Vor einigen Wochen – am 19. März – wurde wieder der "Equal Pay Day" in Deutschland ausgerufen. Dieser jährlich stattfindende Aktionstag soll die Lohnlücke zwischen Männern und Frauen symbolisieren, indem die durchschnittliche Entgeltdifferenz zwischen den Geschlechtern in einen Zeitraum von Kalendertagen umgerechnet wird. Ermittelt wird so der Tag, "bis zu dem Frauen umsonst arbeiten, während Männer schon seit dem 1.1. für ihre Arbeit bezahlt werden". Da für diese Berechnung alle Branchen "in einen Topf" geworfen und auch alle individuellen Unterschiede unter den Arbeitnehmern nivelliert werden, ist klar, dass die postulierte Entgeltlücke nur eine sehr ungenaue Beschreibung der tatsächlichen Verdienstunterschiede zwischen Frauen und Männern sein kann.
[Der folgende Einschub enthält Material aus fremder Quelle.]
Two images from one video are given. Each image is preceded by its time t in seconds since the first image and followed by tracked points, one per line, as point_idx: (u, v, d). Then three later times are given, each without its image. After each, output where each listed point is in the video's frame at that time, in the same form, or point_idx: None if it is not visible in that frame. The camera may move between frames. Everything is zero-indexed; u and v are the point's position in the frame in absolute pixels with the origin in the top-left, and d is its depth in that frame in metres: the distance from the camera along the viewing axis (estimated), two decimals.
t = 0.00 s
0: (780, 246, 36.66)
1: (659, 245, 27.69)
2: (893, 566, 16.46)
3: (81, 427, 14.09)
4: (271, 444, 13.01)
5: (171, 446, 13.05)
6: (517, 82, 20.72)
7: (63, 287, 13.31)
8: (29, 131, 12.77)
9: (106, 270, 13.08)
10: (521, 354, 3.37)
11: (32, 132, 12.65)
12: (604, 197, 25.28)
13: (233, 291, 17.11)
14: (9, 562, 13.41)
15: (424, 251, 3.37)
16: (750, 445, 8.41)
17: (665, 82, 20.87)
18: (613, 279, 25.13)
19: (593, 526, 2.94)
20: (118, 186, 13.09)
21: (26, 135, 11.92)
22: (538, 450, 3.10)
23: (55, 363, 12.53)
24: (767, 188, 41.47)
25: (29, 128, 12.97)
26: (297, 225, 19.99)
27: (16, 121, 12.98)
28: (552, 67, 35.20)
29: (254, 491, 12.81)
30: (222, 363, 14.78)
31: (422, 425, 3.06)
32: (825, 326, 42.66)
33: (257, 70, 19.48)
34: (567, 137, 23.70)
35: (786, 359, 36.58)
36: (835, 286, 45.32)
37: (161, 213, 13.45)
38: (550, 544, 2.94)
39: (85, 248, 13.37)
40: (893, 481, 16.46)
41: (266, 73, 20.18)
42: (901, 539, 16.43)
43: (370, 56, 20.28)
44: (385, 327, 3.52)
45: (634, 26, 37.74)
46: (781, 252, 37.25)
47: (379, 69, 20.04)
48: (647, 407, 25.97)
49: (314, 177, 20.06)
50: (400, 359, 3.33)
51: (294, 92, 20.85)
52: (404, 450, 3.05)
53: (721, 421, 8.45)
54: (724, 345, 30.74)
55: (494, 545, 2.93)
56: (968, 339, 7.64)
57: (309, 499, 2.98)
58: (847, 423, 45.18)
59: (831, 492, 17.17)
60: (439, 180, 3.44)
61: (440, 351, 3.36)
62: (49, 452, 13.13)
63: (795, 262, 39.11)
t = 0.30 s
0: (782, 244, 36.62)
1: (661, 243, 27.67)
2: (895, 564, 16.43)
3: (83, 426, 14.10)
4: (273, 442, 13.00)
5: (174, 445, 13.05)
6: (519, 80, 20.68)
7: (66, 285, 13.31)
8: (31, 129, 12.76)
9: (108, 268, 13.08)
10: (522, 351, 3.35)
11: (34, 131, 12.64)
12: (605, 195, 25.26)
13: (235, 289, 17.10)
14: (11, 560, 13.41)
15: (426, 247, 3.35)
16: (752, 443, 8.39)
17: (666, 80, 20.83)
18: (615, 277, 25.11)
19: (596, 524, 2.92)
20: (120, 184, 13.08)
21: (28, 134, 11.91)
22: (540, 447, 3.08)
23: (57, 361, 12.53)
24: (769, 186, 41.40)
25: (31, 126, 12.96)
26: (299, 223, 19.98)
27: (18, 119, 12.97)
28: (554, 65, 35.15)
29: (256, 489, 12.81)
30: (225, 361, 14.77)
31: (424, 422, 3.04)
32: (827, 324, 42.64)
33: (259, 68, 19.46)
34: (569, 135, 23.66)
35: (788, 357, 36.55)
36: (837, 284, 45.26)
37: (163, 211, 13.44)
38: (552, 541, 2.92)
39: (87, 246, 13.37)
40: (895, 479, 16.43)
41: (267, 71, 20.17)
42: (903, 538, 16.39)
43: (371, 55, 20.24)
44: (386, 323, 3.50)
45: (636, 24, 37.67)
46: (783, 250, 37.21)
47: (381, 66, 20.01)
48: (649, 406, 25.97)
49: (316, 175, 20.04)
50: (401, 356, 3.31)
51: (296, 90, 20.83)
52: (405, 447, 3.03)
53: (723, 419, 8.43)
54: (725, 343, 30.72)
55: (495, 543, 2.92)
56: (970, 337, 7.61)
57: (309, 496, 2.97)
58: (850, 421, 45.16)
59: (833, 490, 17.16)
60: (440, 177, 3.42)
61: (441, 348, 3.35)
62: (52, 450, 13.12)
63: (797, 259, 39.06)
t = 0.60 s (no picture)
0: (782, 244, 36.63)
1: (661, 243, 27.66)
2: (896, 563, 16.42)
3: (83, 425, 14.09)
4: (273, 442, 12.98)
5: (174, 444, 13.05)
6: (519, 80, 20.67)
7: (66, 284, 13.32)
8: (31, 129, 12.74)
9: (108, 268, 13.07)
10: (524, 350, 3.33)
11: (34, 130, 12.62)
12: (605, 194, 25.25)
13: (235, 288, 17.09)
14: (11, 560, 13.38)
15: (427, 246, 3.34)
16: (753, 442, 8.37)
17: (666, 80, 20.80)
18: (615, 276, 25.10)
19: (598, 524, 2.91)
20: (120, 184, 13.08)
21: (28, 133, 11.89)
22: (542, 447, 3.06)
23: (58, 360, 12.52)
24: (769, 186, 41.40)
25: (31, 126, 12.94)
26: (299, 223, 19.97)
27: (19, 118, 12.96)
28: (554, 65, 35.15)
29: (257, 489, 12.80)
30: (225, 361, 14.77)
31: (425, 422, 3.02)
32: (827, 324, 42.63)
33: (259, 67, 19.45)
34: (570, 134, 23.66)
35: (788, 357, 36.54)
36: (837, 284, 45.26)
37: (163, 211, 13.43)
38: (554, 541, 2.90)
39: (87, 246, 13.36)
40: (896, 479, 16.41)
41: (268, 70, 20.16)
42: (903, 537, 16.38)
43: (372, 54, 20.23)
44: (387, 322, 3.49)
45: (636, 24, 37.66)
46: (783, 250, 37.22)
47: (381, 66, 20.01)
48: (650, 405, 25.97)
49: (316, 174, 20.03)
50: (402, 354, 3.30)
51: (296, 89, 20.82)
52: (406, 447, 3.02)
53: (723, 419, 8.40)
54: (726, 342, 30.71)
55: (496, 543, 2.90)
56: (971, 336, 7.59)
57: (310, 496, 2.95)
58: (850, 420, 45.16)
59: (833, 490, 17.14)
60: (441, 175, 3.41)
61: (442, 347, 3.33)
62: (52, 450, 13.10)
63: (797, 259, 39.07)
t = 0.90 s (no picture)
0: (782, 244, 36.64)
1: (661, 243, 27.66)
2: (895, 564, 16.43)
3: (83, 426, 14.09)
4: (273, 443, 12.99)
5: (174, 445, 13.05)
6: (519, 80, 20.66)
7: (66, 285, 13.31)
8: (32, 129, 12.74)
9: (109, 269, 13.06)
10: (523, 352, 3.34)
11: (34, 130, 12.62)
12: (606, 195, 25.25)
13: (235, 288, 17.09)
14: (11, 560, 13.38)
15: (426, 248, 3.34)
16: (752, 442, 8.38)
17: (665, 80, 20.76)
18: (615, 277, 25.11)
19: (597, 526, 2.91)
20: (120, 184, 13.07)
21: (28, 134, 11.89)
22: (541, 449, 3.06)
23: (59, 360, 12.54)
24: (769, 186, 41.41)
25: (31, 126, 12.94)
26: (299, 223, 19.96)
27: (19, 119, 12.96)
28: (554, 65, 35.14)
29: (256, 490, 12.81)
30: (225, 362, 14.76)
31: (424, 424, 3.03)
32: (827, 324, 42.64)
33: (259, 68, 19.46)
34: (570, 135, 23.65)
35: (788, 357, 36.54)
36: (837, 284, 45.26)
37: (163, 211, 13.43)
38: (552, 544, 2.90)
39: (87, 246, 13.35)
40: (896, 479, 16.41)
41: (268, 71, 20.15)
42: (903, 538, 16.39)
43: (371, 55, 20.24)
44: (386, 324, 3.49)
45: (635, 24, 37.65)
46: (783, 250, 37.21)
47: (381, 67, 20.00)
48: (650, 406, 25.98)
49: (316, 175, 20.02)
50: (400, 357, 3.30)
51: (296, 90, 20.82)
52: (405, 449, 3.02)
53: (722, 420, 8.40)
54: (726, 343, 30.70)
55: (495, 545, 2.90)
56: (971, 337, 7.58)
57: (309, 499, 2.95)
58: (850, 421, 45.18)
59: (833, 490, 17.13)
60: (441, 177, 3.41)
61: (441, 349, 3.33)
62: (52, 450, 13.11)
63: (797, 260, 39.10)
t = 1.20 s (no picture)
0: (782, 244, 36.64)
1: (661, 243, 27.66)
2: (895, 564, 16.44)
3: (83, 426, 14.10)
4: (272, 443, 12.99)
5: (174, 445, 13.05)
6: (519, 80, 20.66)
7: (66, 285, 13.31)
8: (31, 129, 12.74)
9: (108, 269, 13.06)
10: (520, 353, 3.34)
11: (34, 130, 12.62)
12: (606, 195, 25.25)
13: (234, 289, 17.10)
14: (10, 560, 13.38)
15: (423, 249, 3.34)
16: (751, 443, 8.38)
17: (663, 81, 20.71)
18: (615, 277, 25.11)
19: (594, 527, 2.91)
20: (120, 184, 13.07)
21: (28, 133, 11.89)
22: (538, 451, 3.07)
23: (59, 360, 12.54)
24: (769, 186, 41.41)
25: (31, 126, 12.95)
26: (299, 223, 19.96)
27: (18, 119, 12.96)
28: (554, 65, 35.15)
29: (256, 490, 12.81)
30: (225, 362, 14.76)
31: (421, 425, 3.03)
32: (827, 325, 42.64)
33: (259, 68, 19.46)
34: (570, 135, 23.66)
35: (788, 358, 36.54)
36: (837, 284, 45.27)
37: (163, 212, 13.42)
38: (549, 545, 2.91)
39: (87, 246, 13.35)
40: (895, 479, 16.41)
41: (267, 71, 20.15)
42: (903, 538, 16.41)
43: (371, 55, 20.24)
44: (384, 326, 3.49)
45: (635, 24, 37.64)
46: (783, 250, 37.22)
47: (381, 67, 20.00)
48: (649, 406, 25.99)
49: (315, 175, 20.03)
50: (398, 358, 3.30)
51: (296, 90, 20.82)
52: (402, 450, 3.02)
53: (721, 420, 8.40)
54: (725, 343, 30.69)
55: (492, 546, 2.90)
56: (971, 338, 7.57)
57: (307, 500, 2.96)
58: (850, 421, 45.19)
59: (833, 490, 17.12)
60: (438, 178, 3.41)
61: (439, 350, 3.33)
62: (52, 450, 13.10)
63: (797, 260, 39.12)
Lässt man einmal außer Betracht, dass selbst unter Sozialökonomen darauf hingewiesen wird, dass angesichts der kaum greifbaren Vielfalt der Beschäftigungsfaktoren und insbesondere auch der individuellen Erwerbsbiografien eine geschlechtsspezifische Verdienstlücke nur schwer präzise ermittelt werden kann, müsste man mindestens nach Branchen und ggf. deren Segmenten differenzieren, um den Gehaltsunterschieden halbwegs seriös auf die Spur zu kommen. Für die Anwaltschaft hat dies kürzlich das Soldan Institut versucht. Zu diesem Zweck hat es sich die Verdienste von 1.500 angestellten Rechtsanwälten und -anwältinnen der Zulassungsjahrgänge 2004 bis 2010 angeschaut und herausgefunden, dass für diese Gruppe der "Equal Pay Day" nicht auf dem 19. März liegt (wie für die Arbeitnehmerschaft allgemein), sondern sogar auf den 28. März datiert werden müsste. Danach verdienten sämtliche befragten angestellten Rechtsanwältinnen im Durchschnitt 54.597 EUR, wohingegen ihre männlichen Kollegen mit 67.526 EUR über ein signifikant höheres jährliches Gesamtbruttoeinkommen verfügten. Der (unbereinigte, sprich: nicht weiter differenzierende) "Gender Pay Gap" beträgt damit also fast 24 %, männliche Anwälte verdienen also knapp ein Viertel mehr als ihre Kolleginnen.
Der Direktor des Soldan Instituts, Prof. Dr. Matthias Kilian, verweist allerdings darauf, dass dieser pauschale Wert nur eine begrenzte Aussagekraft hat, weil er nicht nur alle individuellen Faktoren ausblendet, sondern auch den Umstand, dass Frauen seltener in jenen Marktsegmenten anwaltlich tätig sind, in denen Spitzengehälter gezahlt werden, etwa internationale Großkanzleien und wirtschaftsberatende "Anwalts-Boutiquen". Stattdessen hätten bereits frühere Studien erwiesen, dass Frauen in bestimmten ertragsschwächeren Rechtsgebieten (etwa dem Familienrecht, dem Sozialrecht sowie dem Medizinrecht) und in bestimmten Kanzleiformen (kleinere Sozietäten) stärker repräsentiert sind als ihre männlichen Kollegen. Aussagekräftiger als ein "unbereinigter" Gender Pay Day sei deshalb ein "bereinigter" Gender Pay Day, den Kilian auf einen rund eineinhalb Monate früheren Termin, nämlich den 4. Februar datiert, indem er den Blick nur auf die von Frauen favorisierten kleineren Anwaltskanzleien mit bis zu neun Berufsträgern fokussiert.
Je nach Blickwinkel ist der geschlechtsspezifische Gehaltsunterschied in der Anwaltschaft also größer oder kleiner als in der Arbeitnehmerschaft insgesamt. Bundesjustizminister Maas wies anlässlich des "Equal Pay Day" darauf hin, dass in einigen Anwaltskanzleien bereits den männlichen Kollegen, die einer Vaterschaft entgegensehen, mit Blick auf die Chancengleichheit der Kolleginnen explizit die Elternzeit nahegelegt werde. Dies sei ein guter Ansatz, um Frauen den beruflichen Aufstieg zu erleichtern.